SOURCE TEXT »
<<<<
Nevada City startup featured in the Sacramento Bee

thumbs_11We’ve written before about Gyro-Stabilized Systems, the Nevada City startup that makes and sells stabilized camera platforms and systems. Now the Sacramento Bee has a profile of the startup by Cathie Anderson titled “Filmmakers, broadcasters fly with Nevada City startup’s technology.”

Jason Fountaine doesn’t blink when he gets a call in Nevada City from a filmmaker in Sweden who wants to nail a cinematic shot that has never been achieved before – a high-velocity shot from a new Saab Gripen fighter jet.

“In the aerial-to-aerial video, a snippet of which can be viewed online at, the Gripen streaks over mountainous terrain at speeds of more than 300 knots, but every image is buttery smooth. There are no plumes of white smoke here. And when the jet pilot turns to glance across his shoulder, directly through the cockpit canopy, and into the lens of the camera, it feels as though he’s looking right back at the viewer.

“The footage got technology blogger Chris Ziegler craving a “Top Gun” sequel and remembering a memorable track from the 1986 film.

“’If ‘Danger Zone’ doesn’t automatically start playing in your head as you’re watching this, you need to check your pulse,’ Ziegler said.

“Fountaine’s 5-year-old company, Gyro-Stabilized Systems, is frequently asked to help film and broadcast companies tackle new frontiers, he said, and that’s just the way his small band of 17 staffers likes it.

“They produce a pivoted support system, known as a ‘gimbal,’ that will keep a camera steady even as plane, helicopter, motor vehicle or boat swerves, spins or bounces. The company integrates off-the-shelf cameras and lenses its customers buy.”

The rest of the article is here.

Author: jeffpelline

Jeff Pelline is a veteran editor and award-winning journalist - in print and online. He is publisher of Sierra FoodWineArt magazine and its website Jeff covered business and technology for The San Francisco Chronicle for years, was a founding editor and Editor of CNET News, and was Editor of The Union, a 145-year-old newspaper in Grass Valley. Jeff has a bachelor's degree from UC Berkeley and a master's from Northwestern University. His hobbies include sailing and trout fishing.

One thought on “Nevada City startup featured in the Sacramento Bee”

  1. Image stabilization has come a long way since the late 1960s and early ‘70s, when my roommate worked at Dynasciences in Blue Bell, PA –– the company that developed the original concept.

    At that time, improved image stabilization was needed in order to accommodate the shaky, vibrating nature of helicopters and jets flying over Vietnam (and probably over Cambodia and Laos as well) while filming activity below.

    In trying to explain the concept, my roomie said to think of it as a camera mounted on a gyroscope. The technology was a lot more complicated than that, but the gyroscope description was easy for a non-technical person like me to visualize.

    Image stabilization has obviously moved far, far beyond shaky helicopters and jets flying over Vietnam, and I’m glad to see that Gyro-Stabilized Systems is doing so well. I hope they continue to grow and that their success encourages other innovative companies to locate in Nevada City.

    With Chris Bishop continuing to inspire young science-minded students at NUHS, there need to be local companies where they can apply their college degrees, raise a family, and perhaps even create their own company (as many Grass Valley Group alumni have done).
>>>>
ENTRIES SUPPLIED »
<<<<
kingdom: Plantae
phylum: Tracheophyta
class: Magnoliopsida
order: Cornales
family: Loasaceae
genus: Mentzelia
>>>>
WORK INSTRUCTION 1 » Alter the stretch of the startup article from "In trying to" through "in Nevada City." so that "roommate" stands in place of "roomie".
WORK INSTRUCTION 2 » Decide whether each statement agrees with the startup article, and answer yes or no with the deciding words quoted from it: (a) Gyro-Stabilized Systems has 17 staffers. (b) The company builds its own cameras and lenses. (c) In the Gripen video the jet flies at more than 300 knots.

TASK OUTPUT 1 »
In trying to explain the concept, my roommate said to think of it as a camera mounted on a gyroscope. The technology was a lot more complicated than that, but the gyroscope description was easy for a non-technical person like me to visualize.

    Image stabilization has obviously moved far, far beyond shaky helicopters and jets flying over Vietnam, and I’m glad to see that Gyro-Stabilized Systems is doing so well. I hope they continue to grow and that their success encourages other innovative companies to locate in Nevada City.

TASK OUTPUT 2 »
(a) Yes: "his small band of 17 staffers"
(b) No: "The company integrates off-the-shelf cameras and lenses its customers buy."
(c) Yes: "at speeds of more than 300 knots"